WHAT IS NEEDED: An exact copy of every entry below is needed.

Dataset entries

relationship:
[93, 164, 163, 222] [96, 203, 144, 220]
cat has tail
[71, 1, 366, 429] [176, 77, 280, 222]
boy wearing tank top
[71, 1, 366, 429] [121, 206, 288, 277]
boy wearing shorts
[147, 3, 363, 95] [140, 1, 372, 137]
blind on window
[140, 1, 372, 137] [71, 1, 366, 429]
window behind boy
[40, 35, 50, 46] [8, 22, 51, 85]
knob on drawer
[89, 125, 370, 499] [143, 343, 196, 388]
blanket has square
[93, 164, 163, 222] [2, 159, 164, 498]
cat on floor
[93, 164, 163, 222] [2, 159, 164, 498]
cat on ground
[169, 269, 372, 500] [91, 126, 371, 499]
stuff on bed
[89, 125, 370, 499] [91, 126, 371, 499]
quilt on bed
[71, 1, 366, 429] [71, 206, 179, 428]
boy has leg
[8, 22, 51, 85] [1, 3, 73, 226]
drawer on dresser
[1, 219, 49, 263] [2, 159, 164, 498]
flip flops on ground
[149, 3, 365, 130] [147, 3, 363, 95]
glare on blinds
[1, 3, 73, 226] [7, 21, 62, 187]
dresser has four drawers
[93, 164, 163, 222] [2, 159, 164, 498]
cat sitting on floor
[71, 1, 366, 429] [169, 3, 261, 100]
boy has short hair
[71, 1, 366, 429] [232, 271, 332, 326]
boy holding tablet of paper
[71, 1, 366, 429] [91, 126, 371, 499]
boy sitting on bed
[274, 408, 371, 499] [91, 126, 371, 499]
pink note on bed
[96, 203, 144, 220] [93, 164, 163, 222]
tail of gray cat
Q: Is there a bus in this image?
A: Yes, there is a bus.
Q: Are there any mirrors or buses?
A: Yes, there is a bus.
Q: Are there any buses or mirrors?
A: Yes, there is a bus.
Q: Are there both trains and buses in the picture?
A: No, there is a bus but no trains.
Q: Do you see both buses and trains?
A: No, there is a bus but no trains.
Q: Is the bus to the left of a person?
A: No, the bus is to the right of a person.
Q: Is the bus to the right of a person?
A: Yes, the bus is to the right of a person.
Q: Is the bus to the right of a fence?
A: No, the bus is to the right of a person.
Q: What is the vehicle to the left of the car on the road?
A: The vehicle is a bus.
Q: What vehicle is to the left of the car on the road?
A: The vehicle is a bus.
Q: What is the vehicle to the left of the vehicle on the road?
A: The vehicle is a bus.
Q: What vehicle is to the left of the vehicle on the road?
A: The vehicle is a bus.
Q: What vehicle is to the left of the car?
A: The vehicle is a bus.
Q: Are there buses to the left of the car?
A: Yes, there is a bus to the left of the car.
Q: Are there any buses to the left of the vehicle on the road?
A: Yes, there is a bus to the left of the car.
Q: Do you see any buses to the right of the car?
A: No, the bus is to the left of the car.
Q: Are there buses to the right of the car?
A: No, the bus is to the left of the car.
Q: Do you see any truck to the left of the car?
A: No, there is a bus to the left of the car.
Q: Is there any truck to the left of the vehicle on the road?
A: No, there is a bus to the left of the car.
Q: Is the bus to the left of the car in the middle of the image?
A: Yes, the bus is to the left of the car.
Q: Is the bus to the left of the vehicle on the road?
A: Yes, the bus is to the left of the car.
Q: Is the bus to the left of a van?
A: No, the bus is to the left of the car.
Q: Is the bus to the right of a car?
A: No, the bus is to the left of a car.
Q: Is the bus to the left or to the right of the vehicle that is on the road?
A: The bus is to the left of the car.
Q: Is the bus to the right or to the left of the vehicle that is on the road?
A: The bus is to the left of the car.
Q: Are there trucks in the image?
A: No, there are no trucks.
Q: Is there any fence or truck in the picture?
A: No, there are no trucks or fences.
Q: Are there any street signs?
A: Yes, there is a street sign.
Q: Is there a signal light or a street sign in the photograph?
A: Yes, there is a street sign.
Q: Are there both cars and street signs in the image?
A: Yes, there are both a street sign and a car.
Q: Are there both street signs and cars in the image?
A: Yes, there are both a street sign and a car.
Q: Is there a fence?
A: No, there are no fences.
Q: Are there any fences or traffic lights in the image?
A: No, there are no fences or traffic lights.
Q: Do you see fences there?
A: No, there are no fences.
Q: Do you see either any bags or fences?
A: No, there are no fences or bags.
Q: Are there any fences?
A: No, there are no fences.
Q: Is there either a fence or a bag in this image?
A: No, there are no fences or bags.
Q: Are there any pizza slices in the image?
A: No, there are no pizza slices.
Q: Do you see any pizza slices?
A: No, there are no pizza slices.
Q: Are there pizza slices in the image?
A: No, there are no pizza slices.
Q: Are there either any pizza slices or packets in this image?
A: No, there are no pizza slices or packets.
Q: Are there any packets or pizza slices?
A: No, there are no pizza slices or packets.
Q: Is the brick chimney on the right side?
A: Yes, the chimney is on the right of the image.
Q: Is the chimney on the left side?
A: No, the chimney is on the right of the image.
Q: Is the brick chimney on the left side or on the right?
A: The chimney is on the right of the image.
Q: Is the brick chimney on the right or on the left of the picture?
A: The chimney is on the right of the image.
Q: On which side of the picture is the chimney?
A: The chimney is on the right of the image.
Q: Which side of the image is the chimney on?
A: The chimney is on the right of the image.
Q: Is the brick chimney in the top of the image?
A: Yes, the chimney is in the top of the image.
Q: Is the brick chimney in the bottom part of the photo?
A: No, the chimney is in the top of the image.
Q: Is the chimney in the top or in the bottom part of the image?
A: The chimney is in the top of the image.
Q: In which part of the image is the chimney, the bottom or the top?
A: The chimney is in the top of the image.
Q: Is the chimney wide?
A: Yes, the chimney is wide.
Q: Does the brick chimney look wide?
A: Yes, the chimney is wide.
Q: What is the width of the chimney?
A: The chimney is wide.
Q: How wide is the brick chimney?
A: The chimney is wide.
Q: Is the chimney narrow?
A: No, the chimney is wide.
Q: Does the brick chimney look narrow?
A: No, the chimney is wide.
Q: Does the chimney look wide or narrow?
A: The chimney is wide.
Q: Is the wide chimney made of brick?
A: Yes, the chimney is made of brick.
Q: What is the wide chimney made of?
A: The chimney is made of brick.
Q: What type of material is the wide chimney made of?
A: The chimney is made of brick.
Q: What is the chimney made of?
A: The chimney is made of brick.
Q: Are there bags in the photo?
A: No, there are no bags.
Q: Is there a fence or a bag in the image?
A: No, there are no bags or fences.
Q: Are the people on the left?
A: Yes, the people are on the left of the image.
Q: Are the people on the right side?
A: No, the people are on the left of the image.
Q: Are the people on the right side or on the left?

SOLUTION FOR THIS EXERCISE:
relationship:
[93, 164, 163, 222] [96, 203, 144, 220]
cat has tail
[71, 1, 366, 429] [176, 77, 280, 222]
boy wearing tank top
[71, 1, 366, 429] [121, 206, 288, 277]
boy wearing shorts
[147, 3, 363, 95] [140, 1, 372, 137]
blind on window
[140, 1, 372, 137] [71, 1, 366, 429]
window behind boy
[40, 35, 50, 46] [8, 22, 51, 85]
knob on drawer
[89, 125, 370, 499] [143, 343, 196, 388]
blanket has square
[93, 164, 163, 222] [2, 159, 164, 498]
cat on floor
[93, 164, 163, 222] [2, 159, 164, 498]
cat on ground
[169, 269, 372, 500] [91, 126, 371, 499]
stuff on bed
[89, 125, 370, 499] [91, 126, 371, 499]
quilt on bed
[71, 1, 366, 429] [71, 206, 179, 428]
boy has leg
[8, 22, 51, 85] [1, 3, 73, 226]
drawer on dresser
[1, 219, 49, 263] [2, 159, 164, 498]
flip flops on ground
[149, 3, 365, 130] [147, 3, 363, 95]
glare on blinds
[1, 3, 73, 226] [7, 21, 62, 187]
dresser has four drawers
[93, 164, 163, 222] [2, 159, 164, 498]
cat sitting on floor
[71, 1, 366, 429] [169, 3, 261, 100]
boy has short hair
[71, 1, 366, 429] [232, 271, 332, 326]
boy holding tablet of paper
[71, 1, 366, 429] [91, 126, 371, 499]
boy sitting on bed
[274, 408, 371, 499] [91, 126, 371, 499]
pink note on bed
[96, 203, 144, 220] [93, 164, 163, 222]
tail of gray cat
Q: Is there a bus in this image?
A: Yes, there is a bus.
Q: Are there any mirrors or buses?
A: Yes, there is a bus.
Q: Are there any buses or mirrors?
A: Yes, there is a bus.
Q: Are there both trains and buses in the picture?
A: No, there is a bus but no trains.
Q: Do you see both buses and trains?
A: No, there is a bus but no trains.
Q: Is the bus to the left of a person?
A: No, the bus is to the right of a person.
Q: Is the bus to the right of a person?
A: Yes, the bus is to the right of a person.
Q: Is the bus to the right of a fence?
A: No, the bus is to the right of a person.
Q: What is the vehicle to the left of the car on the road?
A: The vehicle is a bus.
Q: What vehicle is to the left of the car on the road?
A: The vehicle is a bus.
Q: What is the vehicle to the left of the vehicle on the road?
A: The vehicle is a bus.
Q: What vehicle is to the left of the vehicle on the road?
A: The vehicle is a bus.
Q: What vehicle is to the left of the car?
A: The vehicle is a bus.
Q: Are there buses to the left of the car?
A: Yes, there is a bus to the left of the car.
Q: Are there any buses to the left of the vehicle on the road?
A: Yes, there is a bus to the left of the car.
Q: Do you see any buses to the right of the car?
A: No, the bus is to the left of the car.
Q: Are there buses to the right of the car?
A: No, the bus is to the left of the car.
Q: Do you see any truck to the left of the car?
A: No, there is a bus to the left of the car.
Q: Is there any truck to the left of the vehicle on the road?
A: No, there is a bus to the left of the car.
Q: Is the bus to the left of the car in the middle of the image?
A: Yes, the bus is to the left of the car.
Q: Is the bus to the left of the vehicle on the road?
A: Yes, the bus is to the left of the car.
Q: Is the bus to the left of a van?
A: No, the bus is to the left of the car.
Q: Is the bus to the right of a car?
A: No, the bus is to the left of a car.
Q: Is the bus to the left or to the right of the vehicle that is on the road?
A: The bus is to the left of the car.
Q: Is the bus to the right or to the left of the vehicle that is on the road?
A: The bus is to the left of the car.
Q: Are there trucks in the image?
A: No, there are no trucks.
Q: Is there any fence or truck in the picture?
A: No, there are no trucks or fences.
Q: Are there any street signs?
A: Yes, there is a street sign.
Q: Is there a signal light or a street sign in the photograph?
A: Yes, there is a street sign.
Q: Are there both cars and street signs in the image?
A: Yes, there are both a street sign and a car.
Q: Are there both street signs and cars in the image?
A: Yes, there are both a street sign and a car.
Q: Is there a fence?
A: No, there are no fences.
Q: Are there any fences or traffic lights in the image?
A: No, there are no fences or traffic lights.
Q: Do you see fences there?
A: No, there are no fences.
Q: Do you see either any bags or fences?
A: No, there are no fences or bags.
Q: Are there any fences?
A: No, there are no fences.
Q: Is there either a fence or a bag in this image?
A: No, there are no fences or bags.
Q: Are there any pizza slices in the image?
A: No, there are no pizza slices.
Q: Do you see any pizza slices?
A: No, there are no pizza slices.
Q: Are there pizza slices in the image?
A: No, there are no pizza slices.
Q: Are there either any pizza slices or packets in this image?
A: No, there are no pizza slices or packets.
Q: Are there any packets or pizza slices?
A: No, there are no pizza slices or packets.
Q: Is the brick chimney on the right side?
A: Yes, the chimney is on the right of the image.
Q: Is the chimney on the left side?
A: No, the chimney is on the right of the image.
Q: Is the brick chimney on the left side or on the right?
A: The chimney is on the right of the image.
Q: Is the brick chimney on the right or on the left of the picture?
A: The chimney is on the right of the image.
Q: On which side of the picture is the chimney?
A: The chimney is on the right of the image.
Q: Which side of the image is the chimney on?
A: The chimney is on the right of the image.
Q: Is the brick chimney in the top of the image?
A: Yes, the chimney is in the top of the image.
Q: Is the brick chimney in the bottom part of the photo?
A: No, the chimney is in the top of the image.
Q: Is the chimney in the top or in the bottom part of the image?
A: The chimney is in the top of the image.
Q: In which part of the image is the chimney, the bottom or the top?
A: The chimney is in the top of the image.
Q: Is the chimney wide?
A: Yes, the chimney is wide.
Q: Does the brick chimney look wide?
A: Yes, the chimney is wide.
Q: What is the width of the chimney?
A: The chimney is wide.
Q: How wide is the brick chimney?
A: The chimney is wide.
Q: Is the chimney narrow?
A: No, the chimney is wide.
Q: Does the brick chimney look narrow?
A: No, the chimney is wide.
Q: Does the chimney look wide or narrow?
A: The chimney is wide.
Q: Is the wide chimney made of brick?
A: Yes, the chimney is made of brick.
Q: What is the wide chimney made of?
A: The chimney is made of brick.
Q: What type of material is the wide chimney made of?
A: The chimney is made of brick.
Q: What is the chimney made of?
A: The chimney is made of brick.
Q: Are there bags in the photo?
A: No, there are no bags.
Q: Is there a fence or a bag in the image?
A: No, there are no bags or fences.
Q: Are the people on the left?
A: Yes, the people are on the left of the image.
Q: Are the people on the right side?
A: No, the people are on the left of the image.
Q: Are the people on the right side or on the left?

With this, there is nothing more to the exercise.